Şenol MORGÜL, Selahattin Demirtaş’ın “Efsun” kitabı üzerine yazdı: Bazı “taş”ları nereye koyarsanız koyun, orayı kendine yakıştırmayı beceriyor. Hatta edebiyatı bir dayanışma sofrası haline getirerek konuk olduğu her kalpte “kuyunun dibinden” yankılanan bir sese dönüşüyor.
Edebiyatın düş gücüyle cezaevinden firar edip konuğumuz olan bir kitap; üç kuşak boyunca birikmiş tüm acıları içinde saklayan efsunlu bir aşk hikayesini anlatıyor. Dünyanın bütün ötekilerini içinde birleştiren bir aşk hikayesi… Masal dinler gibi okuyorsun kitabı. Masalın içinden acının merkezi haline getirilmiş toprak parçalarında yolculuğa çıkarıyor seni. Merak uyandıran ve heyecanı hiç bitmeyen kurgusuyla polisiye bir tat da var romanda.
“İçeride” yazılmış olmasına karşın bütün duvarları şeffaflaştıran betimlemeleri okuyunca edebiyatın gücünü daha iyi anlıyorsunuz;
“Lacvert denizin göğün moruyla cilveleştiği yerde şeftali pembesi bir çizgi duruyor”
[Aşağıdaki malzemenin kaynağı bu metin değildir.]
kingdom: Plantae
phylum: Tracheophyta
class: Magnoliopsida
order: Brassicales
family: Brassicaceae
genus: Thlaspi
“Körfezi kuşatan küçük tepelerdeki zeytin ağaçlarının oluşturduğu yekpare haki örtünün içine serpiştirilmiş ateş böcekleri gibi duran beyaz badanalı evlerin ölgün sarı ışıkları bile, anın büyüsüne saygıdan olsa gerek, titreşmeyi kesmişler”
Acıyı, sömüren bir dille değil mizah ve ironiyle harmanlayıp anlatıyor. Kadının dilinden erkek egemen ikiyüzlülükle baş edebilmenin sırlarını açıklıyor adeta; “Her kadın, kalbinde keşfedilen her gizli odanın hemen arkasında yeni bir gizli oda açar. Açar çünkü tehlike anında sığınabileceği yer burasıdır. Binlerce yıllık kadınlık deneyimi bize bunu öğretmiştir.”
Daha giyilmeden kefene dönüşen beyaz gelinliklerin açtığı yaralara şifa olmuş çocukları için her şeyi göze alabilen annelerin direncini ve ayakta kalma mücadelesini yüreğinizde hissediyorsunuz. Unutulmaya yüz tutmuş mahalle dayanışmasını yeniden canlandırıp hafızalarımızı silkeliyor. Komşularının hüznünü ve tarifsiz kederini paylaşan “deneyimli yoksulların” dayanışması içinizi ısıtıyor.
Kitapta sıkça kullanılan “gerek yok” cümlesinin yaşamımızda bu kadar “gerekli” olabileceğini hiç düşünmemiştim.
Kitabın yazılma süreci de ayrı bir hikaye. Selo’nun asistanlığını kızları yapmış; romanda adı geçen ama hiç gidip görmediği şehirleri ve araştırıp, fotoğraf çekip, yorumlarını da ekleyip, raporlaştırarak babalarına göndermişler. Anneleri de bu kolektif çalışmayı organize etmiş. Onlar araştırmış, Selo yazmış. Birlikte yazmışlar
Kitapta rakı da var ama anlatmayacağım, “gerek yok.”